On the way home tonight, I was listening to a podcast in which the author, Tara Mohr, was being interviewed. She was talking about her most popular blog post which was entitled, 10 Rules for Brilliant Women. It includes some great advice for women to be brave about bringing their own particular brilliance to the world. It’s the kind of article I wish had been available to me when I was just starting out in my career.
In 1999, I was ordained a pastor in the Evangelical Lutheran Church in America. If I could give words of wisdom to someone just starting out in ministry, I would say:
- Don’t give energy to the alligators. In every church (as in any place where people gather) there will be alligators – difficult people – those people who like to find fault, to criticize, gossip or just be plain disagreeable . Also, in every church there will be people who like to build up others, to be helpful and hopeful. If you give too much of your energy to the alligators, they will slowly drain you of your own joy and peace and positivity. Looking back over my years of ministry, especially the early years, I wish I had not wasted so much energy on worrying about the opinions of the naysayers. I was never able to turn a disagreeable person into a more positive person, not once.

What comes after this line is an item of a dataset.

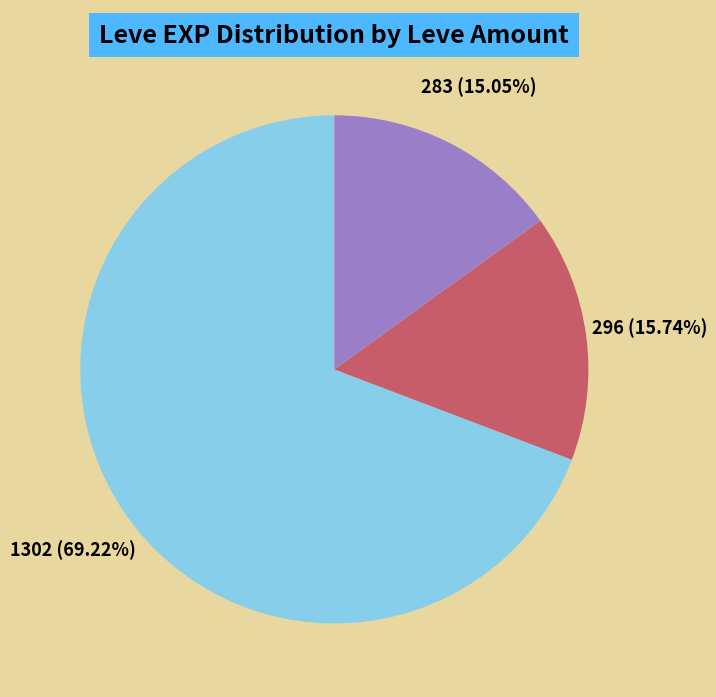

To the nearest percent, what is the average slice percentage?

33%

- Build up areas of ministry that interest you! So often I would come into a church and see what programs they had going and then just try to keep all those things going. It didn’t occur to me until much later that it wasn’t my duty to keep committees and activities going just because they had been happening for many years. Over time I realized that for my own sake and for the sake of the church, I needed to invest my best energy in areas in which I had passion and be able to let go of some other areas and trust that if they were meant to continue, I and the council would be able to find lay leaders to continue those things. A happy pastor is a good pastor – do what brings you joy!

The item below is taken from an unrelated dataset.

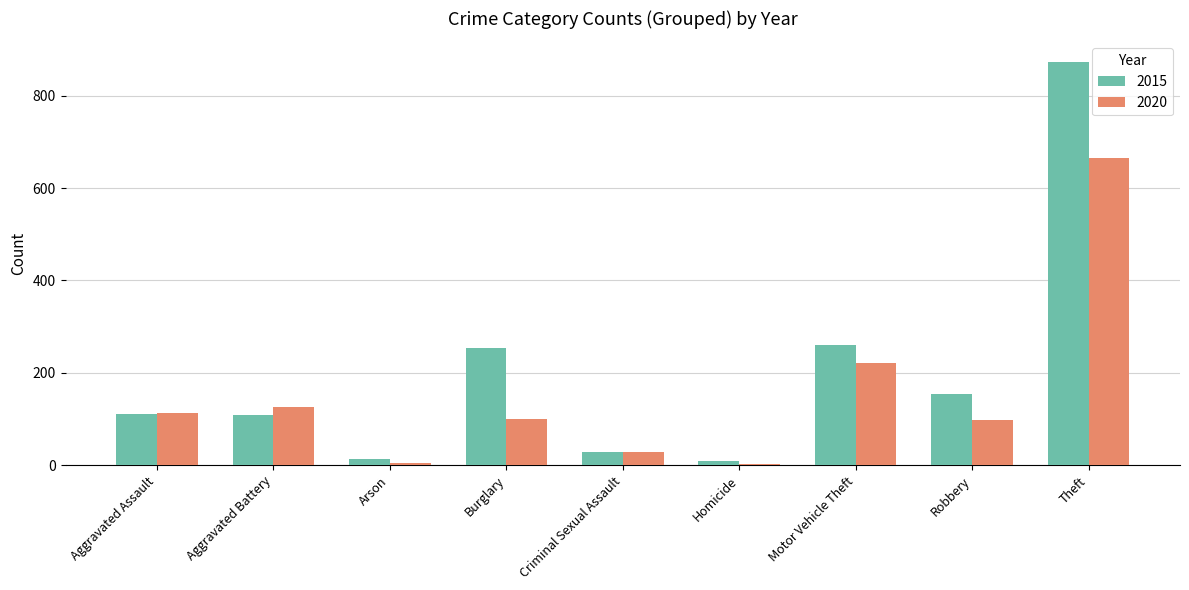

At which category is the sum across all series the highest?

Theft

- Your churches will break your heart. It’s true – my heart has never been so broken as it has been by my congregations. I’ve left pieces of my heart all over the cemeteries and sanctuaries and council rooms of my churches. Sometimes it’s been shattered by disagreements and betrayals, sometimes by the weird isolation that comes with being a pastor, but most often by deep love and affection, and the heartache of saying “goodbye” when it is time to go.

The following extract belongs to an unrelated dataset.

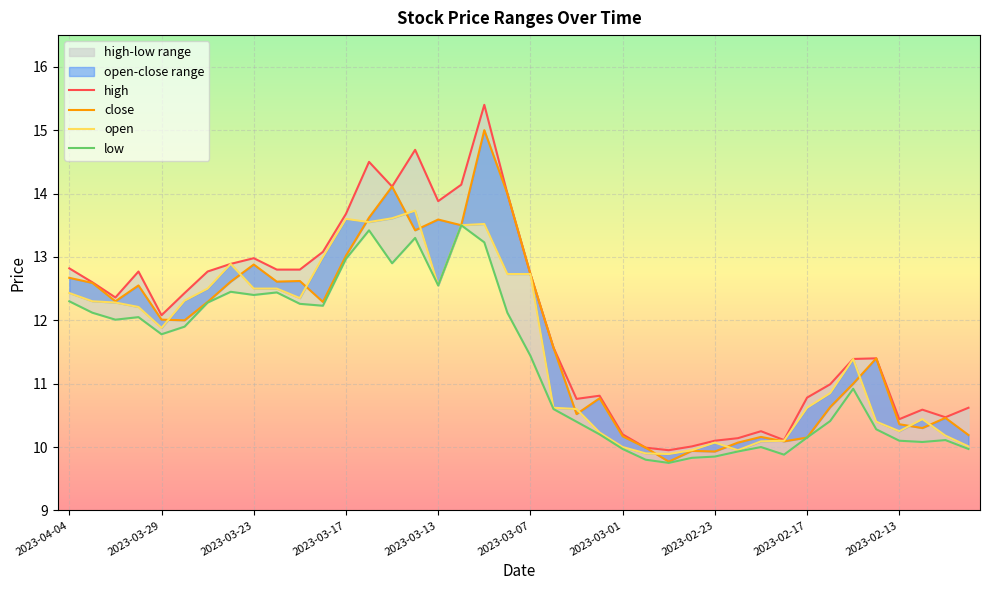

Does the chart display data point markers on the line(s)?

No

- Your churches will love you and your family. It was very hard to leave my home and go all by myself to my first call as a pastor. It felt like stepping off a ledge into thin air and not having a clue what would catch me. Oh, the cigarettes I chain-smoked as I drove with my two cats across six states to get to the first church and parsonage I would call home. I had no idea how each church I served would walk with me so lovingly through the changes life would bring. My first church helped to throw the most amazing wedding party ever when I got married! My second church helped me usher in motherhood – showering me with gifts for the babies they were so excited to welcome! My third church walked with me on the sad journey of grief when my mother died – they listened to me cry and they showed me so beautifully how a Christian community comes together in times of grief and holds each other up. You think you are leaving behind family to embark on your first call, but you are just on your way to meeting the most wonderful extended family you could ever imagine.
- Don’t let the church be your whole world. When times are good as a pastor, I can’t imagine a career, a calling, quite as wonderful. We get to be with people at such monumental times. We get to be creative. We get to be flexible. We get to go to awesome potlucks. But when times are bad as a pastor, it can be really, really bad. To keep it together during the bad times, you have to have a life outside the church. Nurture your faith! Keep a spiritual life and discipline outside of what you do for and with your church. Nurture your family! Don’t let the church whittle away your time with your spouse and children. Nurture your interests! Always make space for the things you like to do, and try really, really hard to have some real friends outside the church with whom you can be honest and laugh (and cry!)
There’s so many other things I could say – don’t forget to pray, to take care of your health, to keep going to continuing education, to take ALL your vacation time – but you’ll learn all these lessons and so many more as the years unfold. God bless you in your ministry, new pastor. God bless you every year you get to live in this wonderful, weird, and sacred calling.